Leclerc Sébastien, l’Ancien (1637-1714) Habitation et sucrerie, 1667. Paris, Bibliothèque nationale de France (BnF). ED-59(A)-FOL Folio 28.

Un document conservé aux archives départementales de la Gironde fait état d’une « permission (de l’Amirauté de Guadeloupe) à Madame St. Georges Bologne habitante de cette isle, d’ammener avec elle en France la negresse nommée Nanon, creole de cette dite Isle Agé d’environ vingt ans, de petite taille, visage rougeâtre… et un petit mulattre son fils nommé Joseph », âge deux ans…Daté du 1er septembre 1748, ce document confirme indirectement la date de naissance du jeune Joseph, futur chevalier de Saint-George, qui se situerait donc bien à la fin de l’année 1745. Deux années plus tard, son oncle, Pierre de Bologne qui occupait la fonction de conseiller du Dauphin, obtient la grâce de son frère Georges qui peut alors regagner sa plantation en Guadeloupe avec femme, maîtresse et enfant.

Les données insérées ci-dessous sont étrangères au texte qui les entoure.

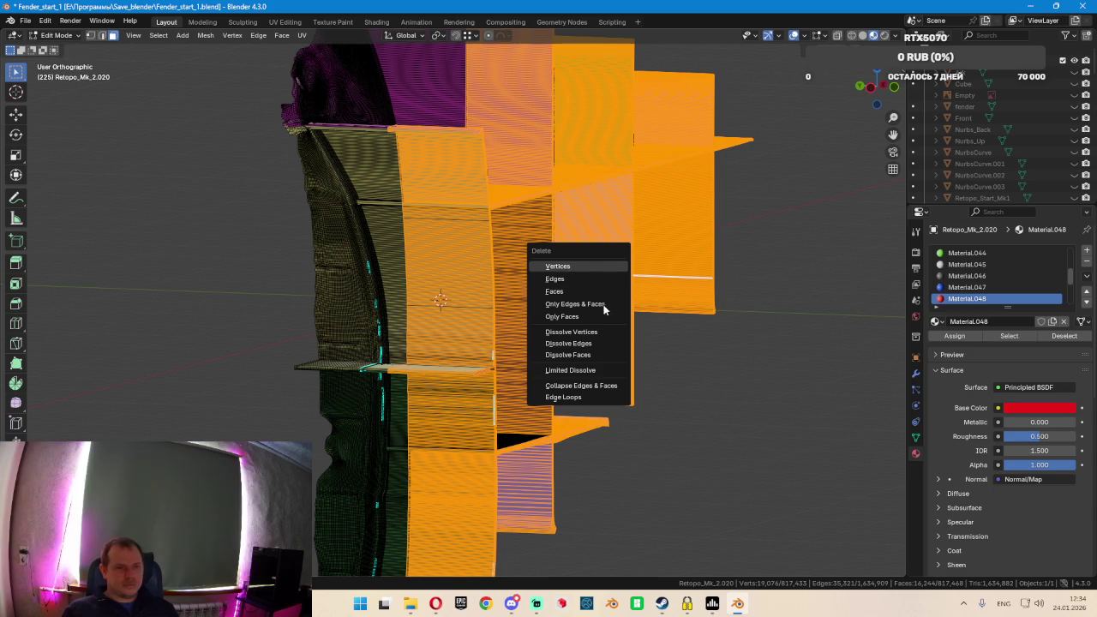
Delete the selected orange panel geometry, undo it, and return to the Front view
{"action": "left_click", "coordinate": [602, 305]}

Dix années plus tard, le jeune Joseph, âgé cette fois de douze ans est de retour en France métropolitaine avec son père. Voulant donner au jeune garçon une éducation aristocratique, il le confie à Nicolas Benjamin Texier de La Boëssière, un homme de lettres et maître d’armes très renommé en son temps. Les progrès fulgurants de Joseph dans le maniement du fleuret concourent peu à peu à sa célébrité en tant qu’escrimeur hors pair. Encore étudiant, il vainc au fleuret le maître d’armes de Rouen et mousquetaire du Roi Alexandre Picard Brémond qui s’était imprudemment moqué du « mulâtre arriviste de La Boëssière ». Ses prouesses sportives dans le maniement des armes font du jeune Joseph un modèle pour les meilleurs tireurs de cette discipline sportive. Nicolas Texier de La Boëssière fut à l’évidence le meilleur professeur et père spirituel que Joseph Bologne pouvait espérer rencontrer sur son chemin. Il fera de son élève un escrimeur d’exception rapidement considéré comme l’une des plus fines lames de son temps. Après la guerre de Sept Ans (1756-1763), Georges Bologne retourne dans ses propriétés en Guadeloupe, et octroie alors une pension à son fils. En 1764, alors âgé de 19 ans, Joseph Bologne devient gendarme de la garde du roi ; il est pour l’occasion fait chevalier. Il devient peu à peu la coqueluche de la bonne société parisienne, tant pour ses talents d’escrimeur, de séducteur aussi, et pour ses talents… de musicien.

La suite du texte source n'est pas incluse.